Zing Forum

Reading

The Numerical Equivalence Illusion of FP16 KV Cache: A Study on Systematic Biases in Autoregressive Inference

This article reveals the numerical non-equivalence between KV cache and cache-free recomputation under FP16 precision. The study finds that due to the non-associativity of floating-point operations, the two execution paths lead to deterministic token sequence divergences, and the cache-enabled path has higher accuracy in most cases.
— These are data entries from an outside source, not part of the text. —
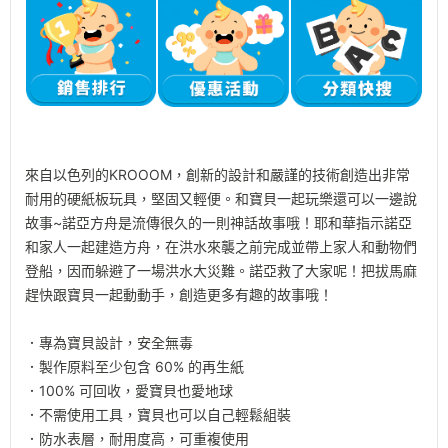
來自以色列的KROOOM，創新的設計和嚴謹的技術創造出非常
耐用的硬紙板玩具，堅固又輕便。和寶貝一起玩樂還可以一邊說
故事~諾亞方舟是流傳很久的一則神話故事哦！耶和華指示諾亞
和家人一起建造方舟，在洪水來襲之前完成並帶上家人和動物們
登船，因而躲避了一場洪水大災難。諾亞救了大家呢！把拔馬麻
趕快跟寶貝一起動動手，創造更多有趣的故事哦！
．專為寶貝設計，安全無毒
．製作原料至少包含 60% 的再生紙
．100% 可回收，愛寶貝也愛地球
．不需使用工具，寶貝也可以自己輕鬆組裝
．防水表層，耐用度高，可重複使用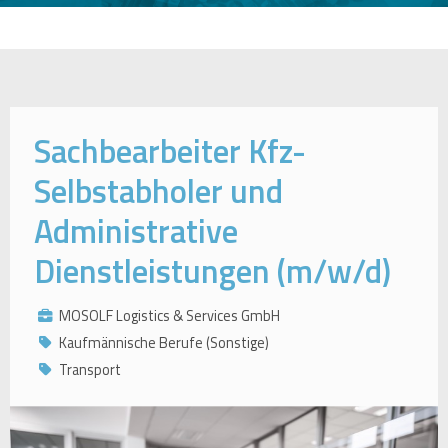
Sachbearbeiter Kfz-
Selbstabholer und
Administrative
Dienstleistungen (m/w/d)
MOSOLF Logistics & Services GmbH
Kaufmännische Berufe (Sonstige)
Transport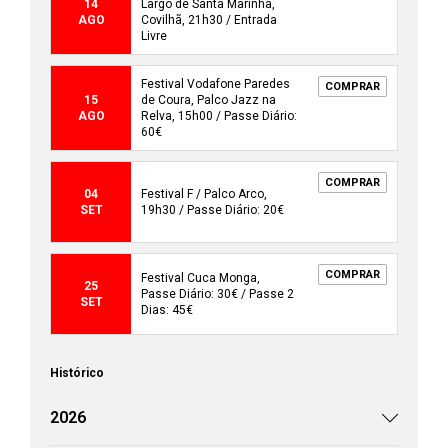
14
Largo de Santa Marinha,
AGO
Covilhã, 21h30 / Entrada
Livre
Festival Vodafone Paredes
COMPRAR
15
de Coura, Palco Jazz na
AGO
Relva, 15h00 / Passe Diário:
60€
COMPRAR
04
Festival F / Palco Arco,
SET
19h30 / Passe Diário: 20€
COMPRAR
Festival Cuca Monga,
25
Passe Diário: 30€ / Passe 2
SET
Dias: 45€
Histórico
2026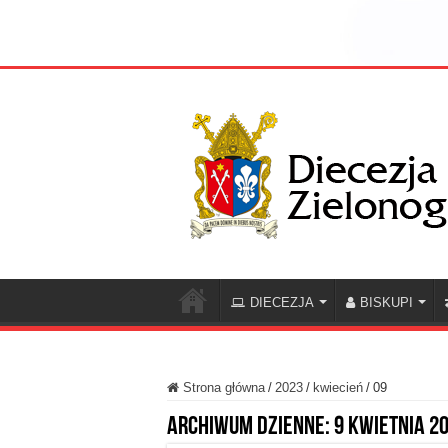
DIECEZJA
BISKUPI
Strona główna
/
2023
/
kwiecień
/
09
Archiwum dzienne:
9 kwietnia 2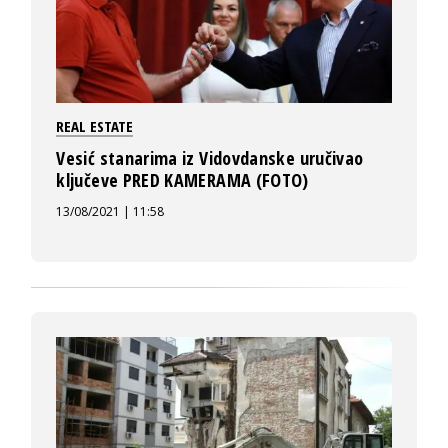
REAL ESTATE
Vesić stanarima iz Vidovdanske uručivao
ključeve PRED KAMERAMA (FOTO)
13/08/2021 | 11:58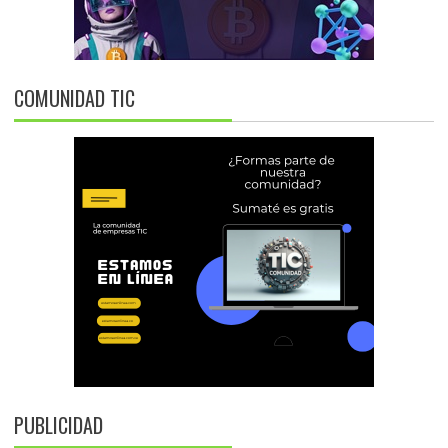
COMUNIDAD TIC
PUBLICIDAD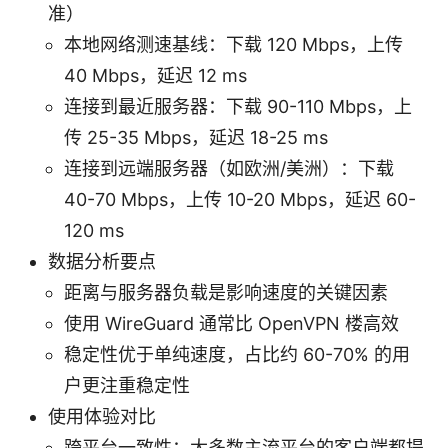
准）
本地网络测速基线：下载 120 Mbps，上传
40 Mbps，延迟 12 ms
连接到最近服务器：下载 90-110 Mbps，上
传 25-35 Mbps，延迟 18-25 ms
连接到远端服务器（如欧洲/美洲）：下载
40-70 Mbps，上传 10-20 Mbps，延迟 60-
120 ms
数据分析要点
距离与服务器负载是影响速度的关键因素
使用 WireGuard 通常比 OpenVPN 楼高效
稳定性优于单纯速度，占比约 60-70% 的用
户更注重稳定性
使用体验对比
跨平台一致性：大多数主流平台的客户端都提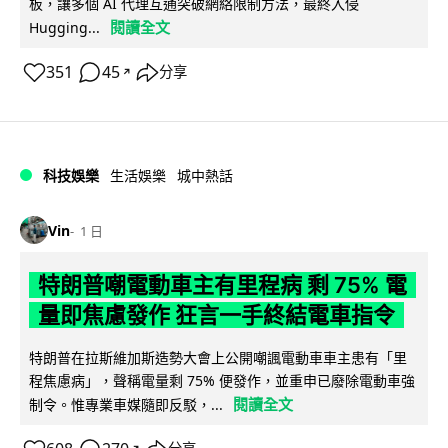
板，讓多個 AI 代理互通突破網絡限制方法，最終入侵
閱讀全文
Hugging...
351
45
分享
↗
科技娛樂
生活娛樂
城中熱話
Vin
1 日
特朗普嘲電動車主有里程病 剩 75% 電
量即焦慮發作 狂言一手終結電車指令
特朗普在拉斯維加斯造勢大會上公開嘲諷電動車車主患有「里
程焦慮病」，聲稱電量剩 75% 便發作，並重申已廢除電動車強
閱讀全文
制令。惟專業車媒隨即反駁，...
KV cacheFP16numerical equivalencefloating-point arithmeticnon-associativitytransformer inferenceautoregressive generation
Published 2026-04-16 23:59Recent activity 2026-04-20 10:52Estimated read 5 min
The Numerical Equivalence Illusion of FP16 KV Cache: A Study on Systematic Biases in Autoregressive Inference
1

Section 01

[Introduction] Core Insights of the Study on the Numerical Equivalence Illusion of FP16 KV Cache

This study challenges the default assumption of numerical equivalence between KV cache and cache-free recomputation in autoregressive Transformer inference. It finds that under FP16 precision, there are systematic and deterministic token sequence divergences between the two paths, and the cache-ON path has higher accuracy under most test conditions. The root cause lies in the non-associativity of floating-point operations, and this finding has important theoretical and practical implications for model deployment and evaluation.

2

Section 02

Background: The Role of KV Cache and the Overlooked Assumption

KV cache is a key technology for Transformer inference optimization, which improves the efficiency of long sequence generation by reusing KV vectors from previous tokens. The industry has long assumed numerical equivalence between KV cache and cache-free recomputation, but this study uses empirical evidence to show that there are systematic divergences between the two under FP16, breaking this assumption.

3

Section 03

Methodology: The Mathematical Root of Non-Associativity in Floating-Point Operations

Floating-point operations do not satisfy the mathematical associative law due to limited precision. The rounding errors of FP16 (16-bit precision) accumulate differently depending on the order of operations. The KV cache and cache-free paths have different operation orders (the former constructs the attention matrix by concatenation, while the latter uses full matrix multiplication), leading to numerical divergences under FP16.

4

Section 04

Experimental Evidence: Divergence Rate and Accuracy Differences

Experimental Setup: Models include LLaMA-2-7B, Mistral-7B-v0.3 (GQA), Gemma-2-2B; benchmark is GSM8K; sampling strategies include greedy decoding and random sampling. Key Findings: 1. Divergence rate is 100% under all conditions (even for greedy decoding); 2. The cache-ON path has higher accuracy in 8 out of 9 conditions; 3. The divergence rate drops sharply under FP32, with a token flip rate of 0, confirming that FP16 non-associativity is the main cause.

5

Section 05

In-Depth Analysis: Divergence Patterns Across Different Architectures

  • Mistral-7B (GQA architecture): Divergence amplifies sharply in the first layer, as multiple query heads sharing key heads magnify FP16 errors;
  • Gemma-2-2B: Divergence accumulates uniformly across layers, which is related to larger attention head dimensions and sliding window mechanisms.
6

Section 06

Activation Patching Experiment: Locating Causal Variables

Activation patching of the entire residual stream cannot restore the cache-free generation trajectory, indicating that the causal variable of the divergence lies in the stateful KV cache itself, rather than the transient errors in attention computation.

7

Section 07

Implications for LLM Inference Systems

  1. Re-examine the numerical equivalence assumption: FP16 KV cache is a lossy optimization;
  2. Precision-efficiency trade-off: FP16+KV may be the 'sweet spot' between speed and accuracy;
  3. Determinism challenge: Need to pay attention to the impact of KV cache on strictly deterministic outputs.
8

Section 08

Conclusion: Balancing Efficiency Optimization and Numerical Behavior

This study breaks the numerical equivalence illusion of KV cache and reveals the impact of FP16 floating-point non-associativity. It reminds us that when pursuing efficiency optimization, we need to pay attention to underlying numerical behaviors—this is the only way to build reliable and interpretable AI systems.